[EXCERPTED TEXT Boundary: Start]

In Daniel Goleman’s book, Primal Leadership, he discusses two different ways of presenting bad news: one drives emotions negatively, resulting in ‘dissonance’, the other drives emotions positively, resulting in ‘resonance’. This resonance is achieved by connecting with people on an emotional level and tapping into their values.
We’ve put together 5 ways to prepare before you deliver the bad news:
- The most respectful thing you can do is have the conversation as soon as you can. Set a time (preferably early in the day, as good moods tend to peak at noon) and do everything to make it happen. Procrastinating only increases your anxiety and rarely serves the other person. We lose impact if we try to talk to someone about something that happened a month ago. People can feel embarrassed learning that you’ve thought about the issue for so long and never said anything.
- Look at the situation from the other person’s perspective. Spend some time considering the issue from their side, and how they are going to feel about the conversation. Reflect on all the context you know. Keep in mind that there are likely details of which you are unaware. You might write down questions you could ask and think them through first.

[EXCERPTED TEXT Boundary: End]
[SUPPLIED ENTRIES Boundary: Start]

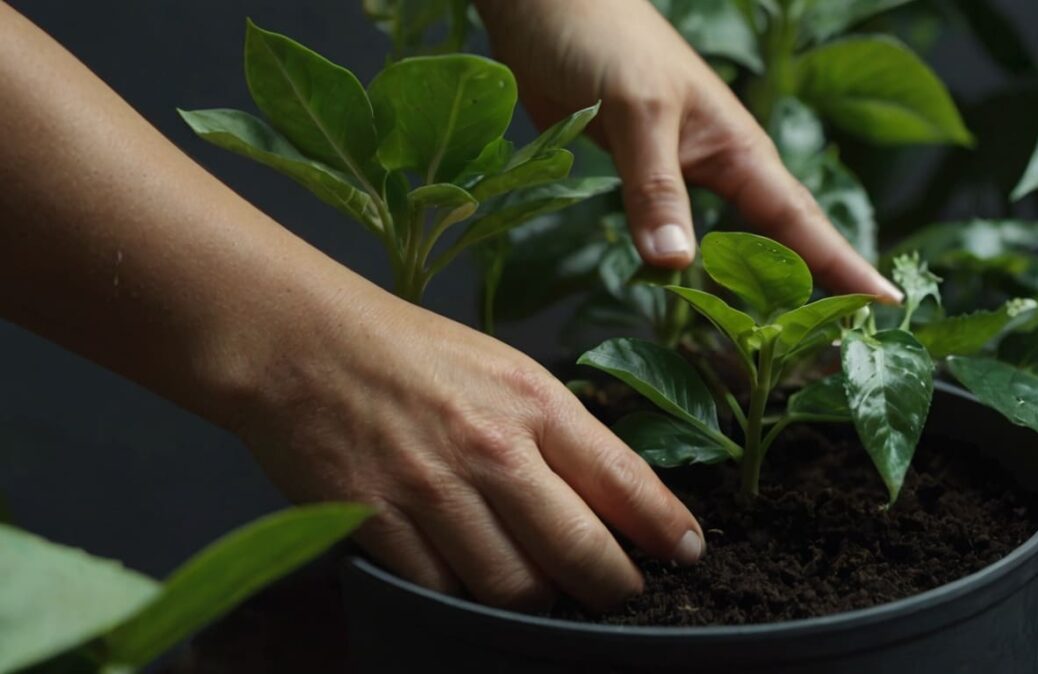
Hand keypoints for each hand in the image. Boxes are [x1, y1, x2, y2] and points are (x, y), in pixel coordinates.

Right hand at [233, 279, 704, 610]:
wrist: (302, 343)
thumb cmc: (411, 354)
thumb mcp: (505, 371)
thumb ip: (560, 433)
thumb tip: (616, 500)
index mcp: (532, 401)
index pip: (625, 479)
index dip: (665, 528)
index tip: (685, 552)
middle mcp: (491, 448)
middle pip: (580, 553)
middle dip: (613, 587)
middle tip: (617, 591)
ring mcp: (432, 490)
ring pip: (514, 589)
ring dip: (535, 599)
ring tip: (536, 585)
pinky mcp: (376, 524)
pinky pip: (440, 593)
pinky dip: (461, 599)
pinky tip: (466, 580)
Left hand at [476, 0, 901, 300]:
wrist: (548, 8)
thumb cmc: (604, 40)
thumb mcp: (636, 111)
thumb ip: (655, 187)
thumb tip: (677, 264)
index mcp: (737, 147)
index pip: (802, 221)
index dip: (843, 265)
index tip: (886, 308)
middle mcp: (718, 165)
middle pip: (776, 241)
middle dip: (808, 291)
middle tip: (836, 348)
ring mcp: (680, 174)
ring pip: (725, 241)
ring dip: (748, 285)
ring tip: (775, 338)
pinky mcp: (638, 178)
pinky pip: (672, 234)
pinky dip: (687, 267)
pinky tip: (691, 293)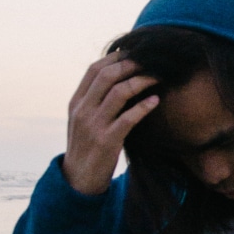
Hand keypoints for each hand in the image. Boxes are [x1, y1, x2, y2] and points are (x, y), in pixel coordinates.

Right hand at [62, 52, 159, 195]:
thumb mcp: (83, 122)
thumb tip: (117, 80)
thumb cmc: (86, 148)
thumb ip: (94, 102)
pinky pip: (128, 118)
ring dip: (141, 81)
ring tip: (158, 76)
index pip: (94, 70)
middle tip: (151, 61)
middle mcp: (82, 110)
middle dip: (132, 64)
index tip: (135, 53)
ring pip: (119, 92)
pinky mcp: (106, 142)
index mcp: (76, 103)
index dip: (116, 57)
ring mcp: (94, 125)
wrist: (78, 181)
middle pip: (107, 75)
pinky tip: (155, 101)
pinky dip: (143, 107)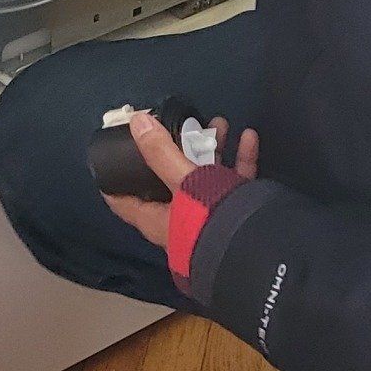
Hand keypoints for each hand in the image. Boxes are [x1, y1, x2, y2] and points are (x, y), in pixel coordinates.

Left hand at [103, 113, 260, 251]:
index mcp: (157, 219)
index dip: (115, 181)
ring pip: (206, 178)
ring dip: (213, 148)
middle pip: (170, 181)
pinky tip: (248, 137)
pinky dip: (241, 160)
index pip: (124, 202)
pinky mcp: (237, 214)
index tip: (112, 155)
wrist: (258, 249)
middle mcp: (180, 219)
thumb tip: (137, 122)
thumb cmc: (209, 218)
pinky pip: (235, 182)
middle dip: (177, 150)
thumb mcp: (182, 181)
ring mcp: (209, 218)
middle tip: (181, 126)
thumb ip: (161, 152)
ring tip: (219, 124)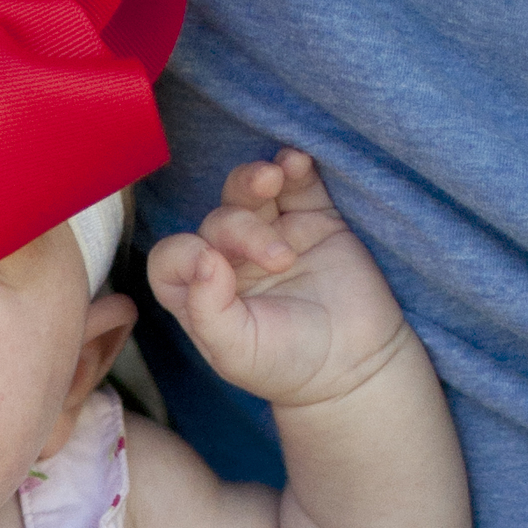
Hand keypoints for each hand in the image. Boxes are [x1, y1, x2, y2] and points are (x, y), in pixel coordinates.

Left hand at [147, 149, 410, 409]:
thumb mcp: (236, 352)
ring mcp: (272, 233)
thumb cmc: (287, 364)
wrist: (355, 365)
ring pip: (250, 192)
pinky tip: (295, 162)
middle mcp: (231, 258)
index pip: (172, 258)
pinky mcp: (314, 219)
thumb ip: (208, 312)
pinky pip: (298, 183)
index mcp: (201, 292)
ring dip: (255, 179)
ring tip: (272, 178)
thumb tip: (204, 258)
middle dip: (240, 228)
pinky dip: (295, 167)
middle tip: (280, 258)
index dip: (183, 254)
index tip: (213, 265)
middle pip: (217, 220)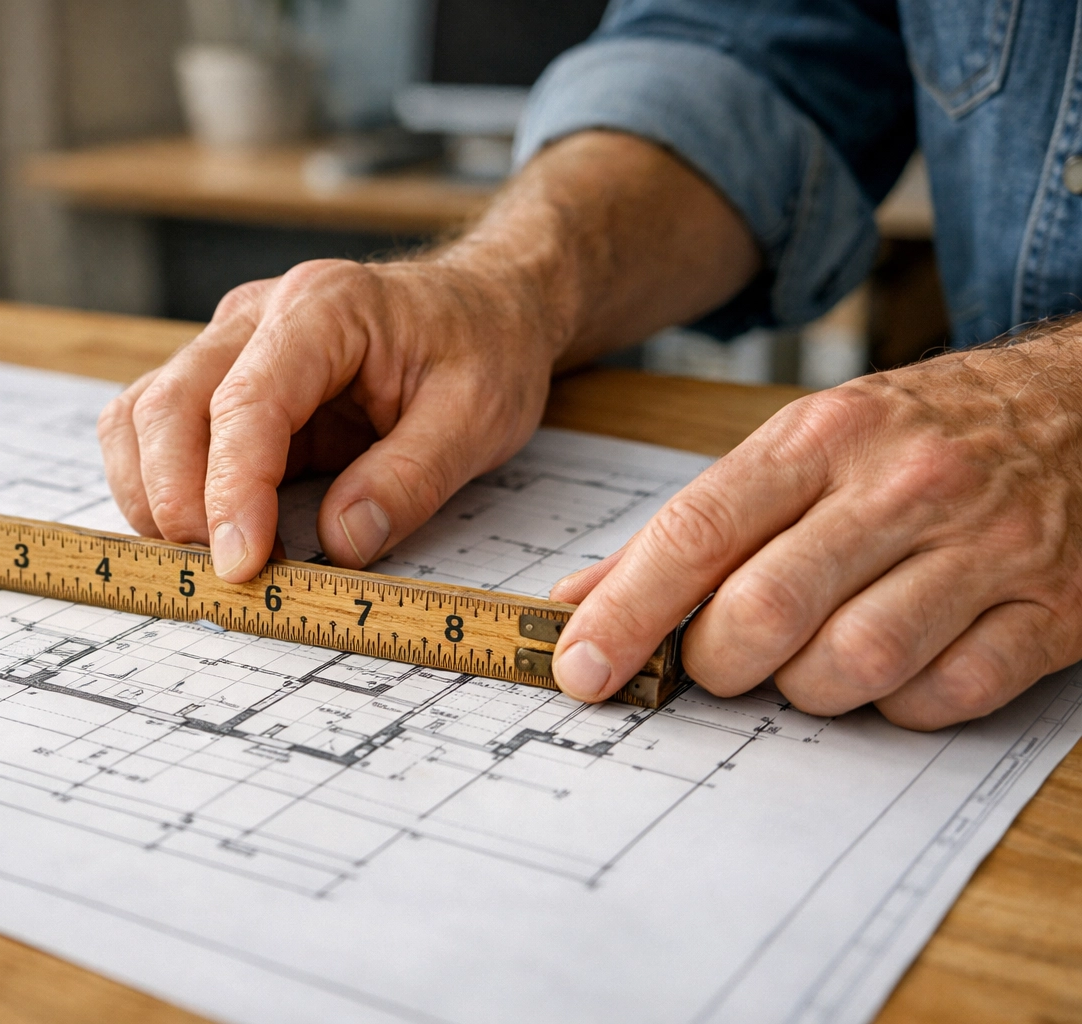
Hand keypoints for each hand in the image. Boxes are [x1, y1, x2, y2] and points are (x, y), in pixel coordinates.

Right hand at [98, 258, 560, 579]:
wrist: (481, 307)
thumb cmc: (481, 349)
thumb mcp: (479, 415)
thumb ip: (411, 478)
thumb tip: (342, 544)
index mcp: (325, 308)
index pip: (248, 401)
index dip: (234, 490)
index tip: (242, 563)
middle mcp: (257, 315)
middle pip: (169, 404)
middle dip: (177, 501)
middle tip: (223, 575)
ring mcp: (227, 344)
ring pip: (141, 415)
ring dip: (152, 496)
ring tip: (206, 560)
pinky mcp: (219, 380)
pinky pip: (153, 428)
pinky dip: (155, 485)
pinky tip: (198, 532)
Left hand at [549, 329, 1081, 728]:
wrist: (1078, 405)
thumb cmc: (914, 436)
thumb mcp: (802, 446)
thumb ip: (696, 526)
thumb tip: (583, 597)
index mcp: (823, 438)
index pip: (698, 533)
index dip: (627, 611)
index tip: (580, 666)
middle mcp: (902, 486)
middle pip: (767, 611)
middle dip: (716, 662)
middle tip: (716, 661)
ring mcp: (985, 549)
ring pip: (854, 664)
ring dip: (807, 687)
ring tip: (809, 659)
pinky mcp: (1052, 609)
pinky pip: (945, 696)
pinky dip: (899, 705)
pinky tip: (892, 670)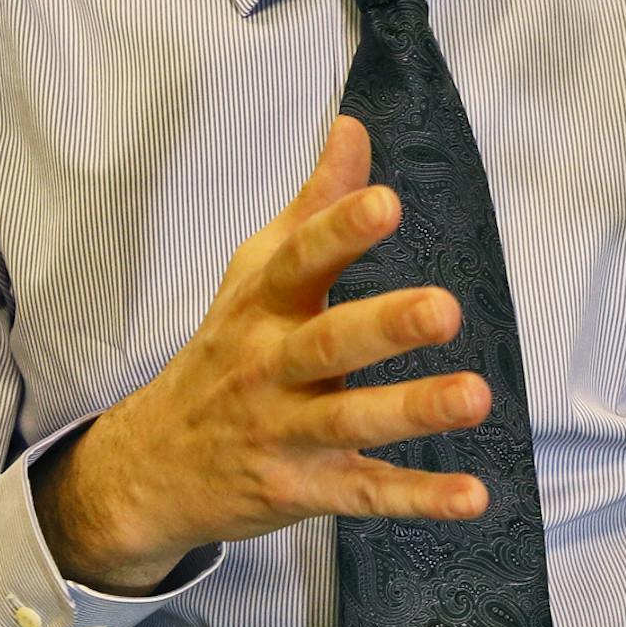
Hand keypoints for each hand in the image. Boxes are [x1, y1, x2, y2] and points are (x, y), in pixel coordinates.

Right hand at [31, 117, 489, 593]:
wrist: (150, 465)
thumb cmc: (222, 352)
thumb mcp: (255, 273)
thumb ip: (314, 204)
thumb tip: (353, 129)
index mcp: (264, 305)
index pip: (301, 260)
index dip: (341, 230)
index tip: (386, 202)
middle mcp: (271, 367)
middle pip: (329, 343)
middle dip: (386, 325)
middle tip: (443, 309)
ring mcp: (287, 432)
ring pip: (351, 420)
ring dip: (414, 410)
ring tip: (475, 397)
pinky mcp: (306, 489)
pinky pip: (366, 494)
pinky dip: (418, 497)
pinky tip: (472, 496)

[SUPPLIED ENTRIES Boundary: End]

* **EXERCISES TO COMPLETE**
A - Answer the following questions about the text on delivering bad news, using only what it states:
(i) What does presenting bad news in a way that drives emotions positively result in?
(ii) What time of day does the text recommend for the conversation?
(iii) What does the text suggest you might write down beforehand?
B - Write a continuation of the text on delivering bad news, picking up after its final sentence.

* **TASK-BY-TASK RESULTS**
A -
(i) Resonance.
(ii) Early in the day.
(iii) Questions you could ask.

B -
- Challenge your intention. Be really clear about why you are the person delivering this news. If it’s in any way about payback, ego, or undermining the person then STOP. Your intention needs to have integrity. Is this conversation about serving the other person’s wellbeing and success? Be responsible.
- Structure your thoughts and check your facts. Focus on the behaviour or issue and not the person. Pick no more than three key messages you want to deliver and make sure they’re heard. Know what your ideal outcome would be: is it that you feel they understand, or that they go away feeling empowered?
- Have a clean-up plan. Difficult conversations often need recovery time. Plan for how you’ll support the person if they need time to process what’s been said. In a work context this might be: ‘I’ve made time in our diaries for us to catch up in three days for coffee so that we can check on how you’re feeling.’ In a personal context it might be: ‘It really matters to me that you know I’m here; shall we go for lunch on the weekend?’
Prepare yourself and commit to doing everything you can on behalf of the recipient. They may not thank you for it, but you’ll know you’ve made it as easy as possible.